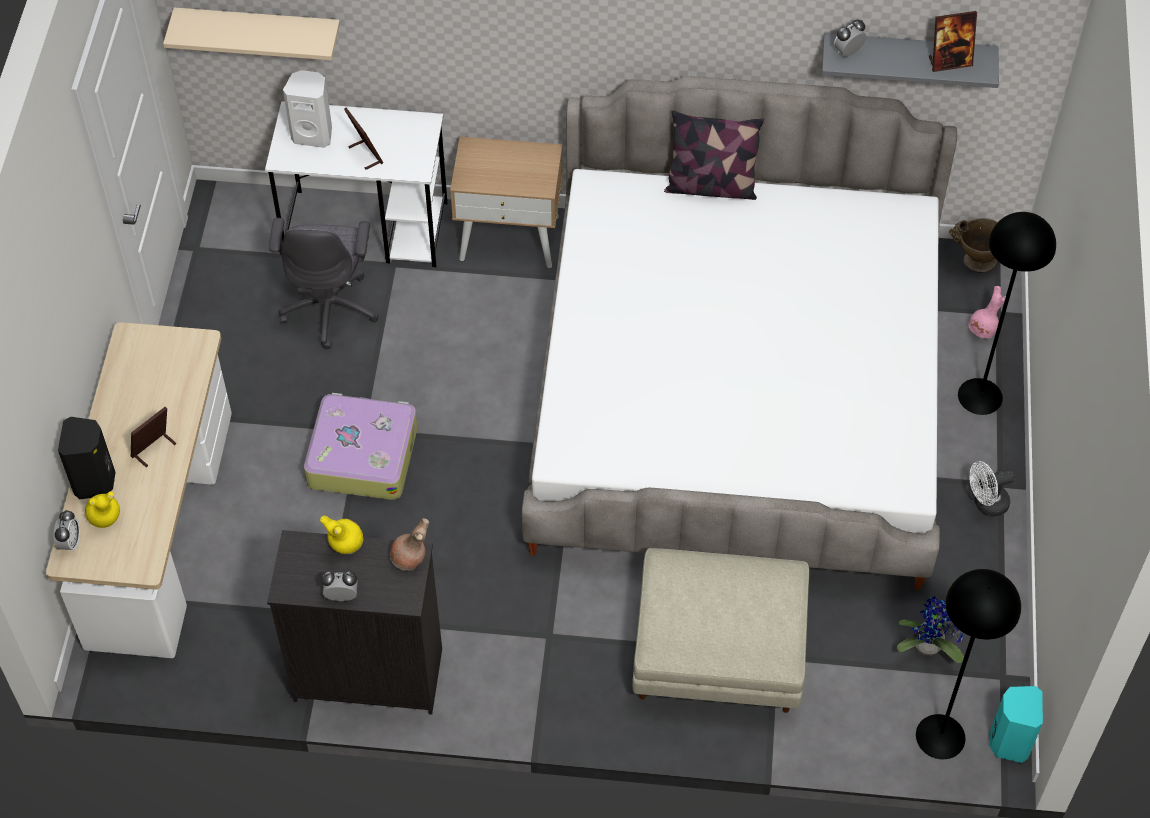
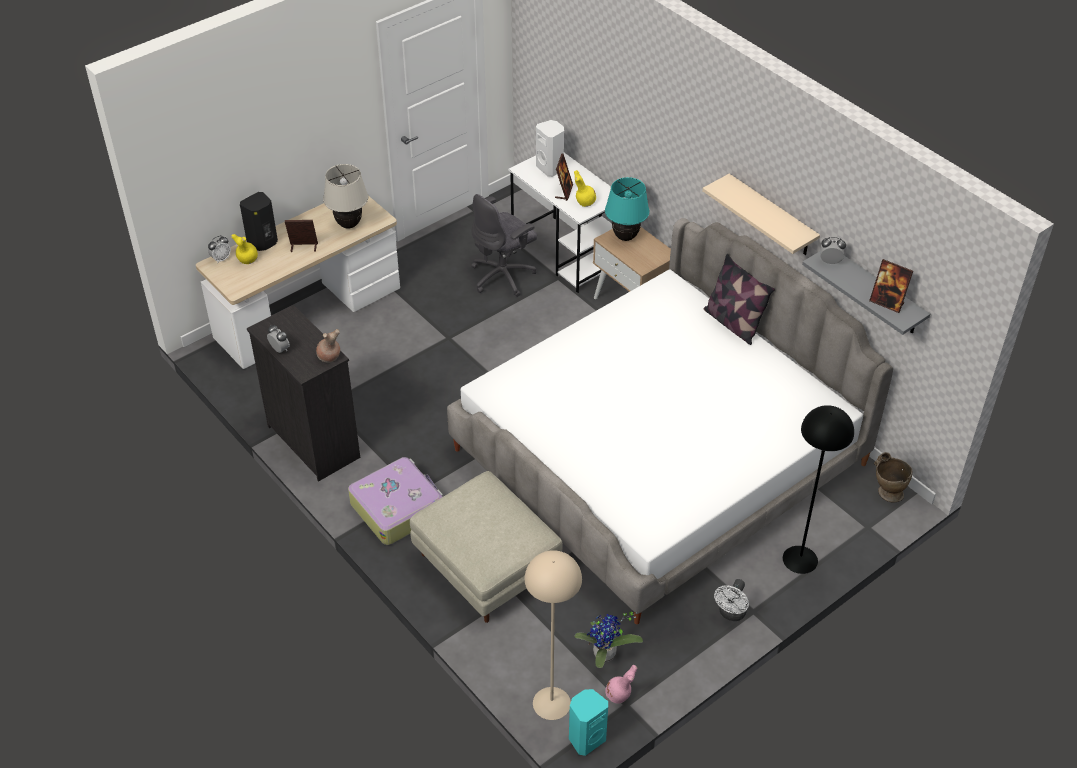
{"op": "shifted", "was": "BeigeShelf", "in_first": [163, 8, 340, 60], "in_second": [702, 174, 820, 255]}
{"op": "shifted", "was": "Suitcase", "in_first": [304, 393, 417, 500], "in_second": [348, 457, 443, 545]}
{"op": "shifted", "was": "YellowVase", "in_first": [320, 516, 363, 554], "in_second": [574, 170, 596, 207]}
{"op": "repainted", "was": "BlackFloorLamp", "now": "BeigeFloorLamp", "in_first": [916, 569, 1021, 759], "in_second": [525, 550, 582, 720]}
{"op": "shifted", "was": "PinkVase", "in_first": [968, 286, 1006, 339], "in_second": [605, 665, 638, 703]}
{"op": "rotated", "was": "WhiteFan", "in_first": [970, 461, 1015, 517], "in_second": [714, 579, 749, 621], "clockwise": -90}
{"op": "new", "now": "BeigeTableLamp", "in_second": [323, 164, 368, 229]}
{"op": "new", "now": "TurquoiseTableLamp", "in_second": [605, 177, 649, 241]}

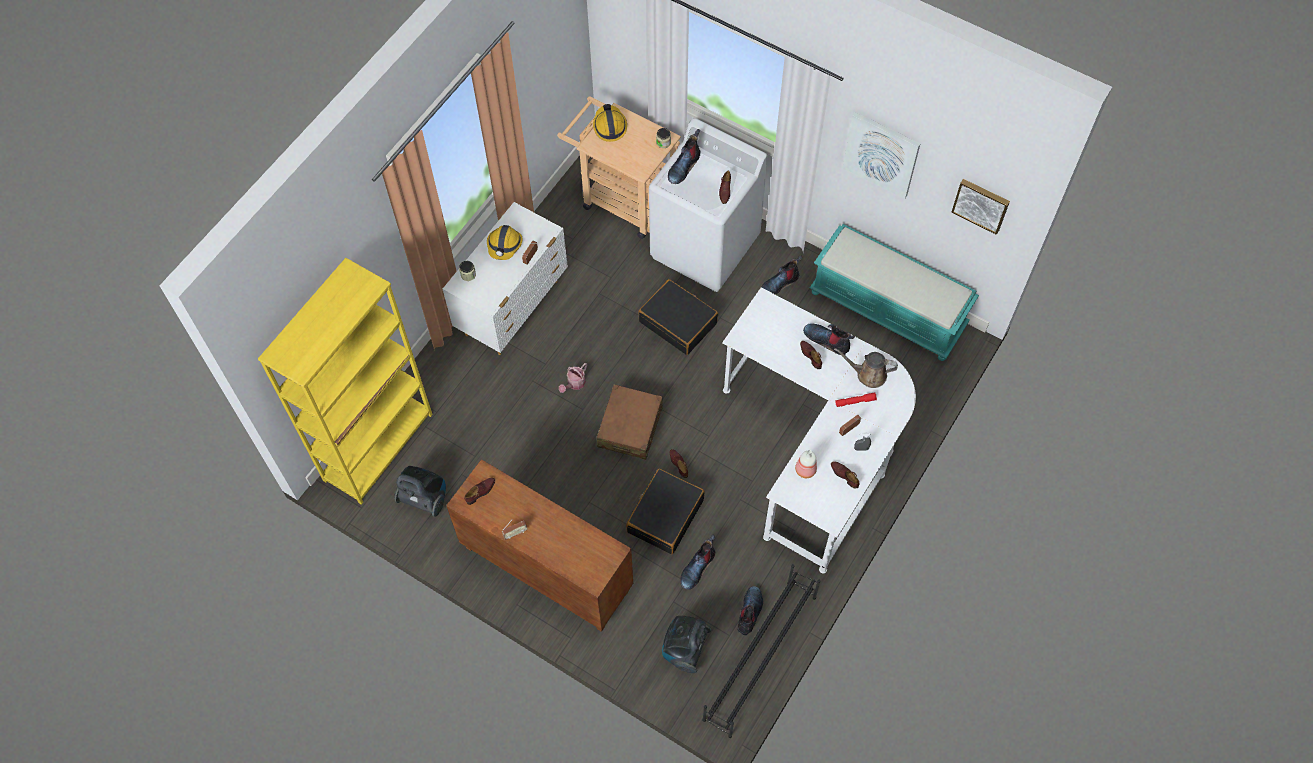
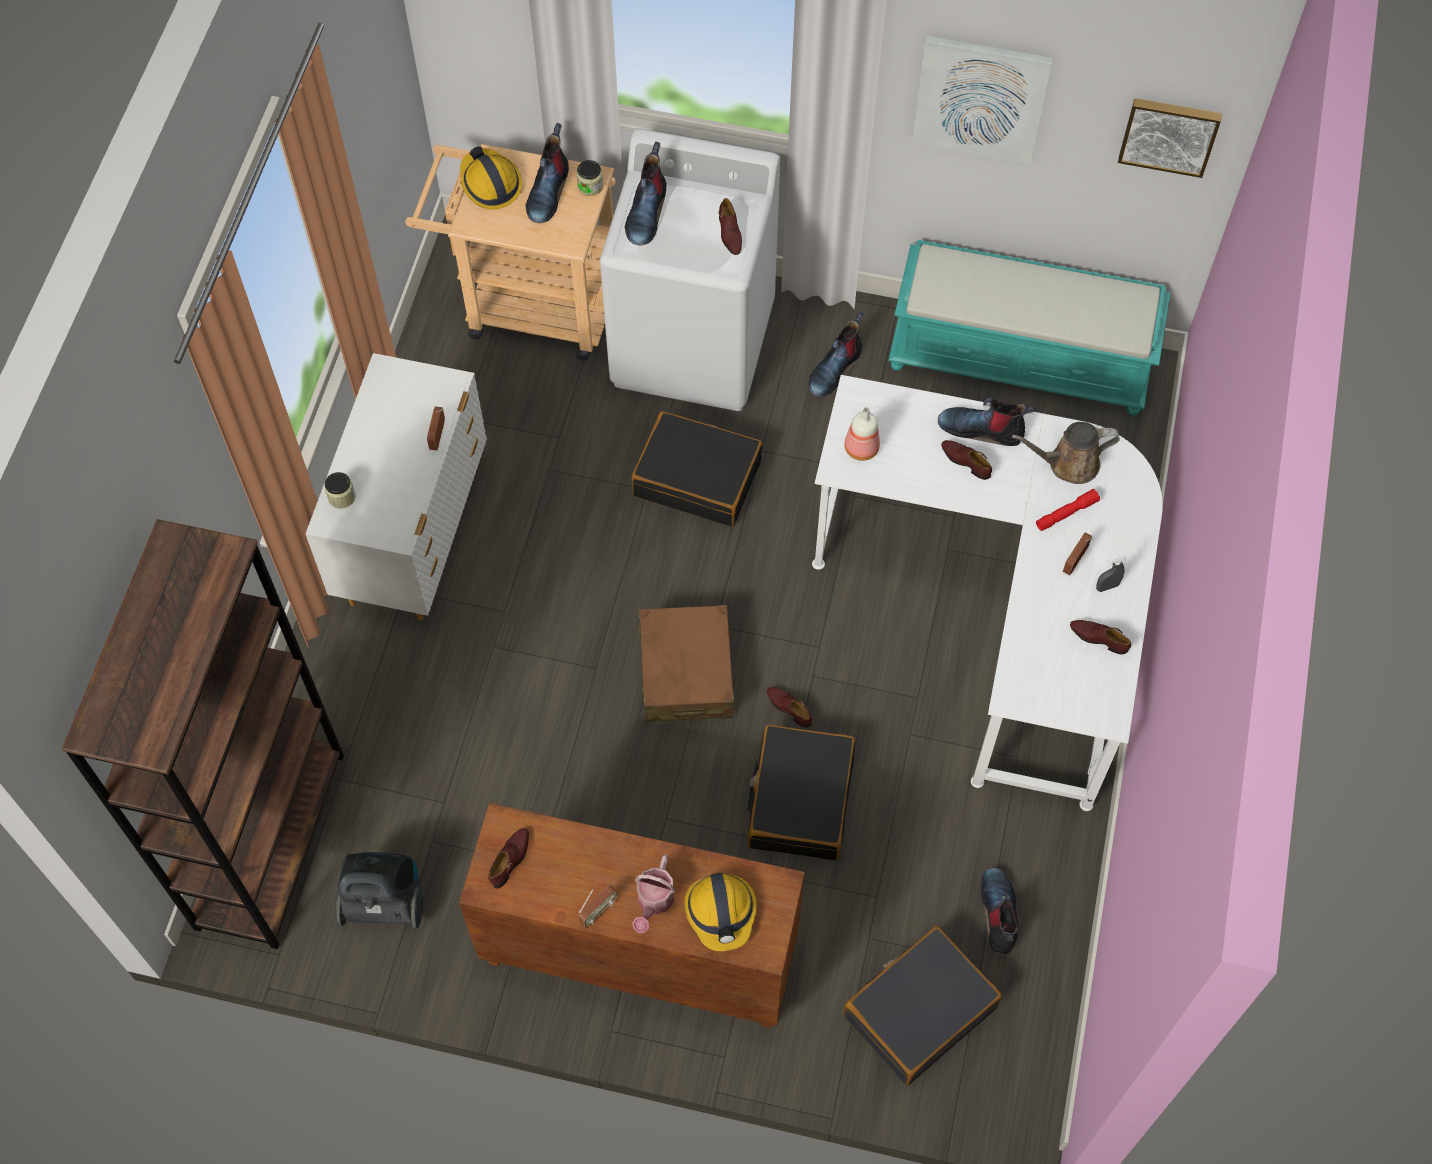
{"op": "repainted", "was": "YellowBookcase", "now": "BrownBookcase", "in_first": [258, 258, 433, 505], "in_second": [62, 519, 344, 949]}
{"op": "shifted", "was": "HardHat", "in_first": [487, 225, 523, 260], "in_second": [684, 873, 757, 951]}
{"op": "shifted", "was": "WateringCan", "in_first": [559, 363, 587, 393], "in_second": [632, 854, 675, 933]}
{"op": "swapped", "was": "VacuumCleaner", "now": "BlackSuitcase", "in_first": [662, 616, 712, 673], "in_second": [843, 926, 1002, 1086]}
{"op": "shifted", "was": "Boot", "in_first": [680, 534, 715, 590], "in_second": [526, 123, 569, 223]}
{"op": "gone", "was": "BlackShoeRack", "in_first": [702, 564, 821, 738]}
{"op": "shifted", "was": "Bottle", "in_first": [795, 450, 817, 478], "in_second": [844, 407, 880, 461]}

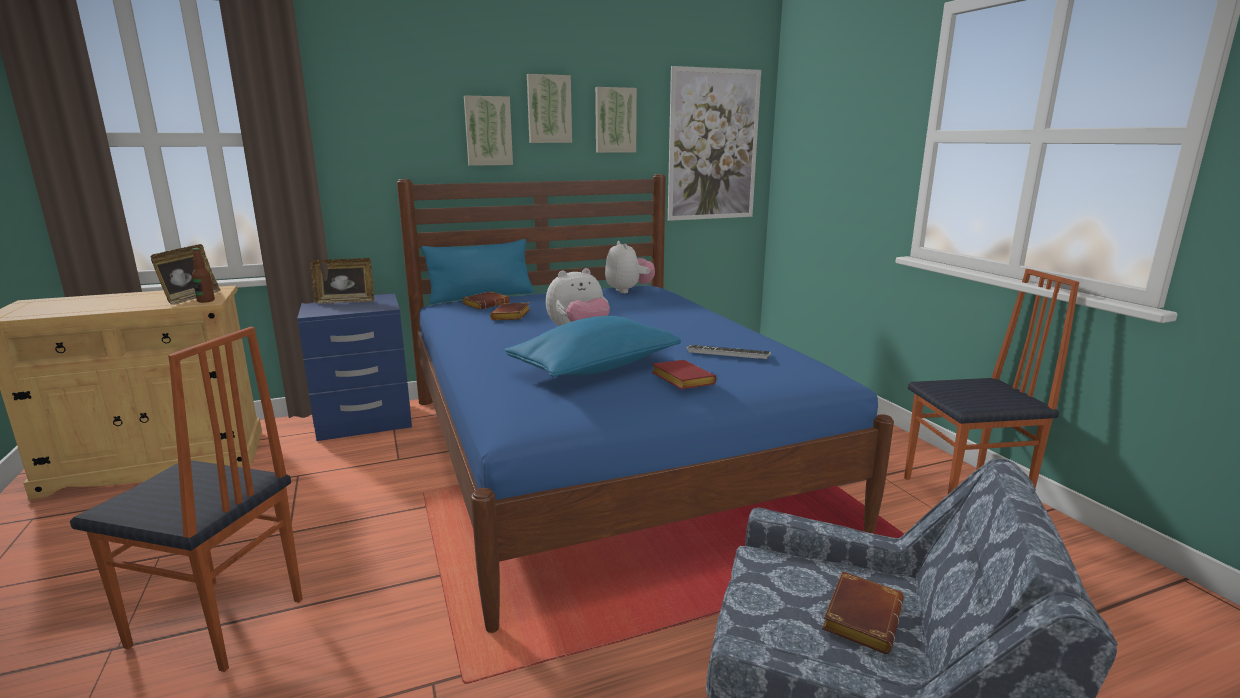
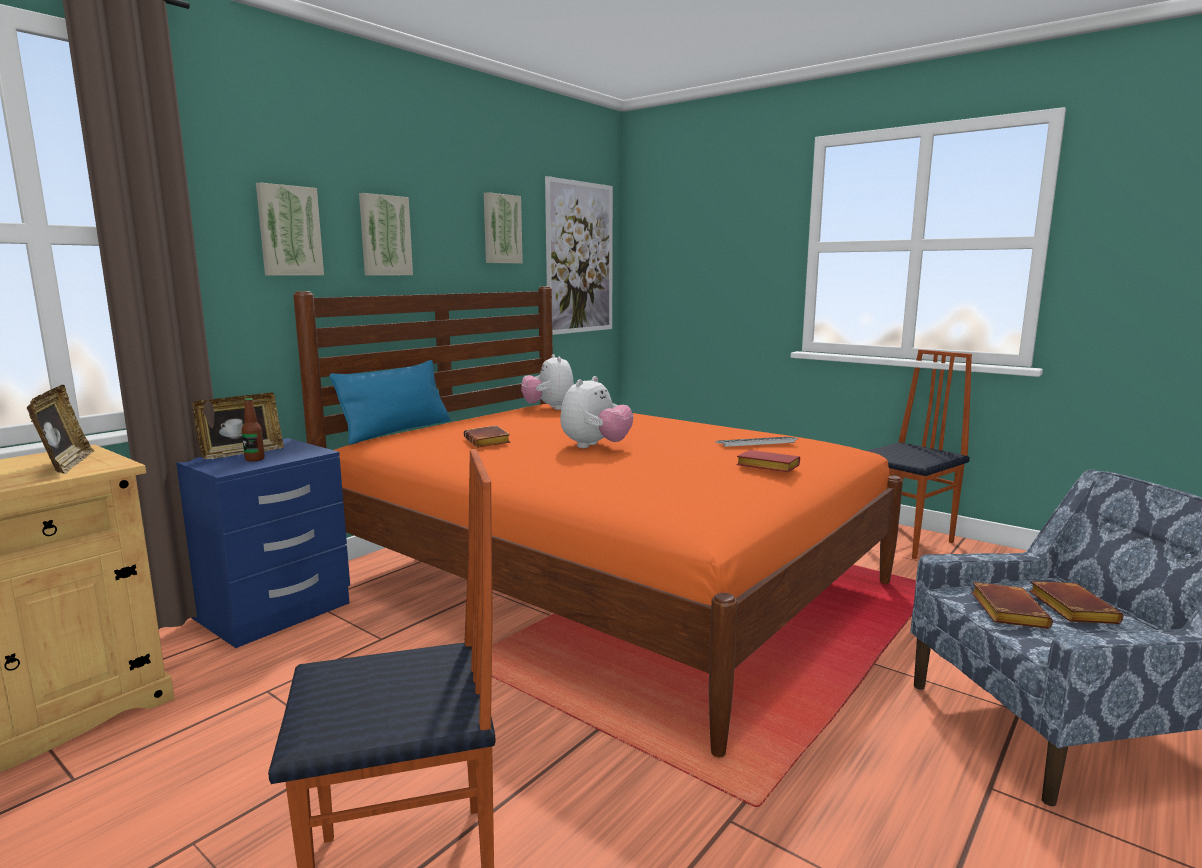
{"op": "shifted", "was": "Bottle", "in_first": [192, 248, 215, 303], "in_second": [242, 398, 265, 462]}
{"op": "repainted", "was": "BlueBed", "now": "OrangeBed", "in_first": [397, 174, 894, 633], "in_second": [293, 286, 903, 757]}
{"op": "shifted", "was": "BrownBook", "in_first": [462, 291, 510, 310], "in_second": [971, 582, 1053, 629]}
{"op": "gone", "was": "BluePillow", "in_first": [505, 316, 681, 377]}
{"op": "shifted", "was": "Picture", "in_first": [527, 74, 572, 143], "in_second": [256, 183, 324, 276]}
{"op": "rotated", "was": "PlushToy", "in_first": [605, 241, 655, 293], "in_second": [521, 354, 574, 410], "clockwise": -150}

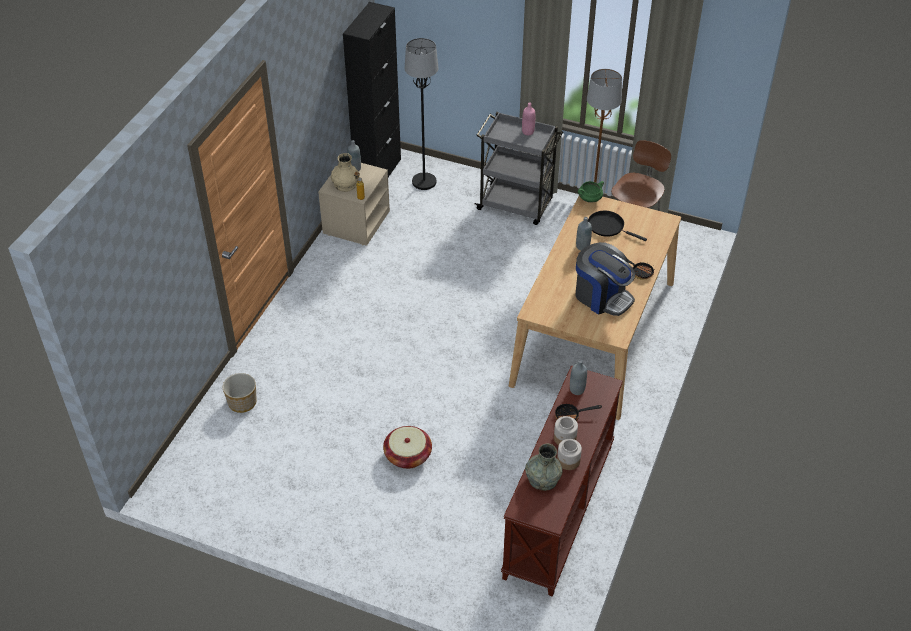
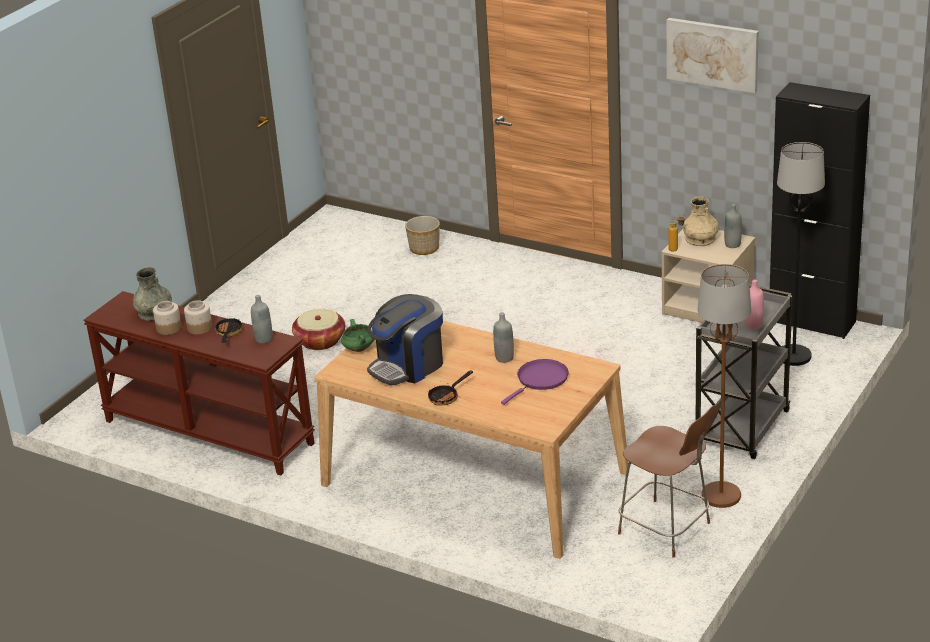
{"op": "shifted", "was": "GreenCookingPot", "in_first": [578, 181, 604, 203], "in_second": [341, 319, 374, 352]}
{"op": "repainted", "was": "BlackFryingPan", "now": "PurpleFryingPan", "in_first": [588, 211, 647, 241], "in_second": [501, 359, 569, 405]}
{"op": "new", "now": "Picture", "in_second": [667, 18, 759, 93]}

WHAT IS EXPECTED: Reproduce the data word for word; no pictures.

EXERCISE OUTPUT:
{"op": "shifted", "was": "BeigeShelf", "in_first": [163, 8, 340, 60], "in_second": [702, 174, 820, 255]}
{"op": "shifted", "was": "Suitcase", "in_first": [304, 393, 417, 500], "in_second": [348, 457, 443, 545]}
{"op": "shifted", "was": "YellowVase", "in_first": [320, 516, 363, 554], "in_second": [574, 170, 596, 207]}
{"op": "repainted", "was": "BlackFloorLamp", "now": "BeigeFloorLamp", "in_first": [916, 569, 1021, 759], "in_second": [525, 550, 582, 720]}
{"op": "shifted", "was": "PinkVase", "in_first": [968, 286, 1006, 339], "in_second": [605, 665, 638, 703]}
{"op": "rotated", "was": "WhiteFan", "in_first": [970, 461, 1015, 517], "in_second": [714, 579, 749, 621], "clockwise": -90}
{"op": "new", "now": "BeigeTableLamp", "in_second": [323, 164, 368, 229]}
{"op": "new", "now": "TurquoiseTableLamp", "in_second": [605, 177, 649, 241]}

{"op": "repainted", "was": "YellowBookcase", "now": "BrownBookcase", "in_first": [258, 258, 433, 505], "in_second": [62, 519, 344, 949]}
{"op": "shifted", "was": "HardHat", "in_first": [487, 225, 523, 260], "in_second": [684, 873, 757, 951]}
{"op": "shifted", "was": "WateringCan", "in_first": [559, 363, 587, 393], "in_second": [632, 854, 675, 933]}
{"op": "swapped", "was": "VacuumCleaner", "now": "BlackSuitcase", "in_first": [662, 616, 712, 673], "in_second": [843, 926, 1002, 1086]}
{"op": "shifted", "was": "Boot", "in_first": [680, 534, 715, 590], "in_second": [526, 123, 569, 223]}
{"op": "gone", "was": "BlackShoeRack", "in_first": [702, 564, 821, 738]}
{"op": "shifted", "was": "Bottle", "in_first": [795, 450, 817, 478], "in_second": [844, 407, 880, 461]}

{"op": "shifted", "was": "Bottle", "in_first": [192, 248, 215, 303], "in_second": [242, 398, 265, 462]}
{"op": "repainted", "was": "BlueBed", "now": "OrangeBed", "in_first": [397, 174, 894, 633], "in_second": [293, 286, 903, 757]}
{"op": "shifted", "was": "BrownBook", "in_first": [462, 291, 510, 310], "in_second": [971, 582, 1053, 629]}
{"op": "gone", "was": "BluePillow", "in_first": [505, 316, 681, 377]}
{"op": "shifted", "was": "Picture", "in_first": [527, 74, 572, 143], "in_second": [256, 183, 324, 276]}
{"op": "rotated", "was": "PlushToy", "in_first": [605, 241, 655, 293], "in_second": [521, 354, 574, 410], "clockwise": -150}

{"op": "shifted", "was": "GreenCookingPot", "in_first": [578, 181, 604, 203], "in_second": [341, 319, 374, 352]}
{"op": "repainted", "was": "BlackFryingPan", "now": "PurpleFryingPan", "in_first": [588, 211, 647, 241], "in_second": [501, 359, 569, 405]}
{"op": "new", "now": "Picture", "in_second": [667, 18, 759, 93]}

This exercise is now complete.